Some Chinese people call Haidian District's Wudaokou neighborhood “the center of the universe.” Known for its top universities, internet startups and young crowds, Wudaokou is a congregation point for people from all over China. Naturally, cuisines from across the country have found a base in this cultural hotspot, serving anyone who misses their hometown flavors, or anyone who doesn't have time to pop over to Kashgar for a bite.
The Chinese burger is a traditional staple in Shaanxi Province cuisine. In 2014, some IT workers from Shaanxi felt that the people of Wudaokou ought to taste their beloved hometown food. They started churning out the burgers, taking great care to preserve the burgers' traditional taste. Before long, people were lined up, waiting to enjoy the Shaanxi sandwich.
If you're looking for Cantonese fare, Ri Chang Restaurant serves it up right. Basics like sweet and sour pork are a safe bet, while frog legs or the paper-wrapped chicken wings are also solid standbys. The restaurant is large, but diners are nonetheless advised to either book ahead or show up early; one hour line ups aren't uncommon.
Located within BLCU, Dong Ni Ya Muslim Restaurant is popular with the international students. The Xinjiang décor helps diners to imagine China's distant corners. The shish kebabs are highly recommended (羊肉串；Yang rou Chuan), as are the big plate chicken(大盘鸡; Da pan ji) and flatbreads. The joint does get busy, so be forewarned that when it does, service can be a tad slow.
This restaurant's name translates to “river snail rice noodles,” a local dish from Guangxi Province. Guangxi cuisine’s reputation is often overshadowed by Cantonese cuisine, however it certainly has its own specialties and loyal fans. This Wudaokou restaurant is a shining light for the Guangxi folks who get the homesick munchies.
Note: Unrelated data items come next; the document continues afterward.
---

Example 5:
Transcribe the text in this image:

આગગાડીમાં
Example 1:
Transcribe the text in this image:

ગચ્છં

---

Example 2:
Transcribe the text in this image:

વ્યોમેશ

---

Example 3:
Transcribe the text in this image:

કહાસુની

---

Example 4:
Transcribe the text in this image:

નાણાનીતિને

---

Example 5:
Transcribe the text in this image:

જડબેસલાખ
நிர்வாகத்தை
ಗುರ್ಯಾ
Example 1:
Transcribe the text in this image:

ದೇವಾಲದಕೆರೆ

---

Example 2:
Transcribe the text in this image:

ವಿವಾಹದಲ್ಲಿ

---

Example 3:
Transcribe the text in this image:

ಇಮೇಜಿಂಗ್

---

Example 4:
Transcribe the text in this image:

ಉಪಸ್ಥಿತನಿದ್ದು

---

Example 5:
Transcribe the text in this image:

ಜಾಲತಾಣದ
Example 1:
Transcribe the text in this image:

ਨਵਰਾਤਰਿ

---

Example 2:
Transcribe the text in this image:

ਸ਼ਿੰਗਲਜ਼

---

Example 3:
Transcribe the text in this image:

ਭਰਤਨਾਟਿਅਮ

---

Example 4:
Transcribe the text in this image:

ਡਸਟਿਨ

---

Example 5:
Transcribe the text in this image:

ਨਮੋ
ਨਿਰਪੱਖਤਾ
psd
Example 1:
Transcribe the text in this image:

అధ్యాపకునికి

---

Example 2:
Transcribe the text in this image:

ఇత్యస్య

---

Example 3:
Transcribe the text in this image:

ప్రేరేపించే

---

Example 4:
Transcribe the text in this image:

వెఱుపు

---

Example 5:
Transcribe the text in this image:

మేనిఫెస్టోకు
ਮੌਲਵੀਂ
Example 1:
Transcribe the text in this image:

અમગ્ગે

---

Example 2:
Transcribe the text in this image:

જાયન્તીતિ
For Zhejiang cuisine in Wudaokou, Zui Ai is your best bet. The highly rated restaurant gets kudos for its dongpo braised pork (东坡肉), longjing shrimp (龙井虾仁; long jing xia ren), and glutinous rice lotus root(糯米藕; nuo mi ou).
A super hot restaurant with super hot cuisine, Spice Spirit is a popular chain of upscale Sichuan restaurants. Known for their quality and authenticity, dishes at Spice Spirit make liberal use of the Sichuan pepper corns which numb your mouth like a trip to the dentist, only better. If you're not a fan of spicy food, you'll need to choose your meal carefully, as the chefs don't pull punches when it comes to chili heat.
Guizhou food is a tad milder than its neighboring province of Shaanxi, focusing more on tart flavors that are designed to go well with the local liquor baijiu. Dry pot dishes using chicken, duck, fish or frogs are popular for a reason.
Mei Ming Er Sheng Jian translates to “no name pan fried buns,” but indeed the restaurant has made quite a name for itself. Lumps of soft dough are coated with sesame and onions and filled with piping hot, thick soup. This restaurant has deservedly grown into a very popular chain in Beijing and beyond.
Hunan cuisine is known for its heat, but with none of the numbing mala flavors prominent in Sichuan dishes. Hunan food often comes drowning in a sea of chili peppers, but the peppers themselves are not meant to be consumed. Hongshaorou (red braised pork) is the most popular dish at this restaurant, especially for customers who recognize that the dish was a favorite of one slightly controversial Chinese politician.
It's refreshing to know that amidst so many restaurants from around China and the world, that Wudaokou still has decent Roast Peking Duck. The duck is one of the Sheng Yong Xing Fan Zhuang's signature dishes, though they do serve up a number of traditional local foods in their upscale style. Sure, there are plenty of restaurants selling Beijing fare in Wudaokou, but this one is about as good as it gets.